Jamaican-style Jerk Chicken

A whole spatchcocked chicken marinated in a spicy, aromatic jerk seasoning and grilled to perfection, capturing authentic Jamaican flavors.

Prep Time: 25 min
Cook Time: 50 min
Total Time: 75 min
Servings: 4
JamaicanDairy-FreeNut-FreeEgg-FreeShellfish-FreeFish-FreeSesame-FreeHigh-Protein

Ingredients

  • 3.5 lb whole chicken, spatchcocked
  • 2 large Scotch Bonnet peppers, stemmed and roughly chopped (wear gloves!)
  • 6 stalks scallions, roughly chopped
  • 2 inch piece fresh ginger, peeled and roughly chopped
  • 8 garlic cloves, peeled
  • 2 tablespoon allspice berries (pimento), whole
  • 2 tablespoon fresh thyme leaves
  • 1 teaspoon ground nutmeg
  • 0.5 teaspoon ground cinnamon
  • 2 tablespoon dark brown sugar, packed
  • 2 tablespoon soy sauce
  • 2 tablespoon white vinegar
  • 2 tablespoon olive oil
  • 1.5 teaspoon salt
  • 1 teaspoon black pepper, freshly ground

Instructions

  1. 1.

    If your chicken is not already spatchcocked, prepare it by removing the backbone with kitchen shears and flattening the chicken. Pat the chicken thoroughly dry with paper towels.

  2. 2.

    Prepare the jerk marinade: In a food processor or blender, combine the Scotch Bonnet peppers, scallions, ginger, garlic, allspice berries, fresh thyme leaves, ground nutmeg, ground cinnamon, dark brown sugar, soy sauce, white vinegar, olive oil, salt, and black pepper. Process until a relatively smooth paste forms. It's okay if there are small bits of herbs/spices.

  3. 3.

    Place the spatchcocked chicken in a large resealable bag or a non-reactive dish. Generously rub the jerk marinade all over the chicken, making sure to get some under the skin where possible. Ensure the entire chicken is coated. Seal the bag or cover the dish and refrigerate for at least 4 hours, or preferably overnight (up to 24 hours) for the best flavor.

  4. 4.

    When ready to cook, remove the chicken from the refrigerator 30-60 minutes before grilling to bring it closer to room temperature. Preheat your grill to medium-high heat (about 375-400°F or 190-200°C). If using a charcoal grill, arrange coals for indirect heat on one side.

  5. 5.

    Place the chicken skin-side down over direct heat initially for about 5-7 minutes to get a nice char and crisp the skin.

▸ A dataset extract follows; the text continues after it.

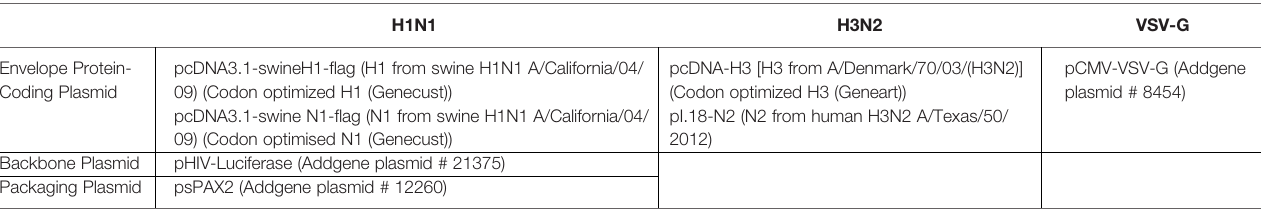
TABLE 1 | Plasmids used for pseudotyped lentivirus particle production (33). H1N1 H3N2 VSV-G Envelope Protein- Coding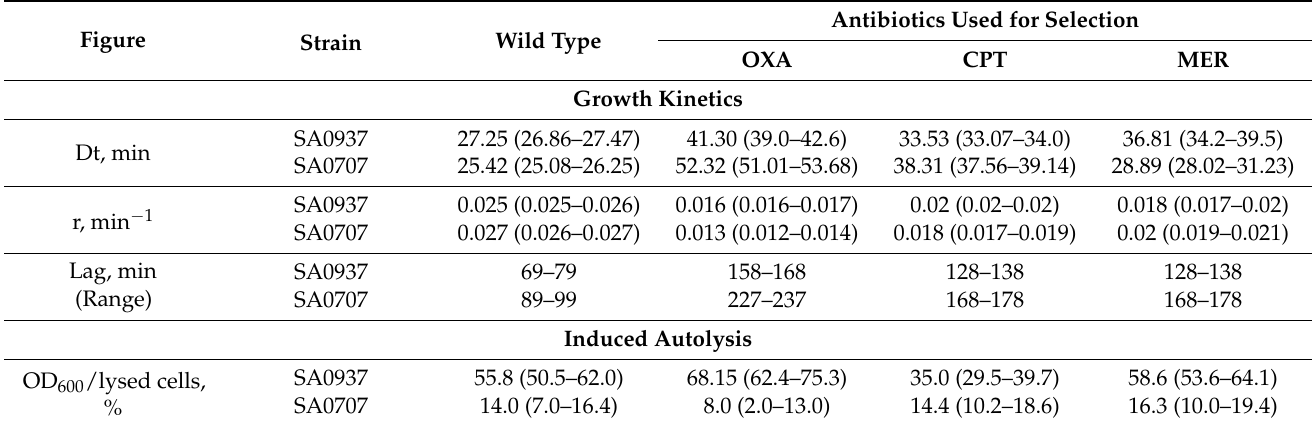
Table 2. Phenotypic features of parental and isogenic derivatives. Antibiotics Used for Selection Figure Strain Wild Type OXA CPT MER Growth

Watch carefully to prevent burning. Then, flip the chicken and move it to the indirect heat side of the grill (if using charcoal) or reduce the heat to medium-low if using a gas grill.

  6. 6.

    Close the grill lid and cook for approximately 40-50 minutes, or until an instant-read thermometer inserted into the thickest part of the thigh (without touching bone) registers 165°F (74°C). Flip the chicken occasionally to ensure even cooking and browning. If the skin starts to burn, you can tent it loosely with foil.

  7. 7.

    Once cooked, transfer the jerk chicken to a cutting board and tent loosely with foil. Let it rest for 10-15 minutes before carving. This allows the juices to redistribute, resulting in a more tender and flavorful chicken.

  8. 8.

    Carve the chicken into serving pieces and serve hot. Garnish with fresh lime wedges or chopped cilantro, if desired.

Tips

  • 💡**Handle Scotch Bonnets with Care:** These peppers are very hot. Always wear gloves when handling them and avoid touching your eyes or face. Wash your hands thoroughly afterwards.
  • 💡**Charcoal Grill for Authentic Flavor:** While a gas grill works, a charcoal grill imparts an unparalleled smoky flavor that is characteristic of traditional Jamaican jerk. Add a few wood chips (like pimento wood, if available, or hickory/apple) for extra smoke.
  • 💡**Don't Rush the Marinade:** The longer the chicken marinates, the deeper and more complex the flavor will be. Overnight is highly recommended.
  • 💡**Monitor Grill Temperature:** Keep an eye on your grill's temperature to prevent the outside from burning before the inside is cooked through. Adjust heat as needed.
  • 💡**Resting is Key:** Don't skip the resting step! It ensures your chicken remains juicy and tender after carving.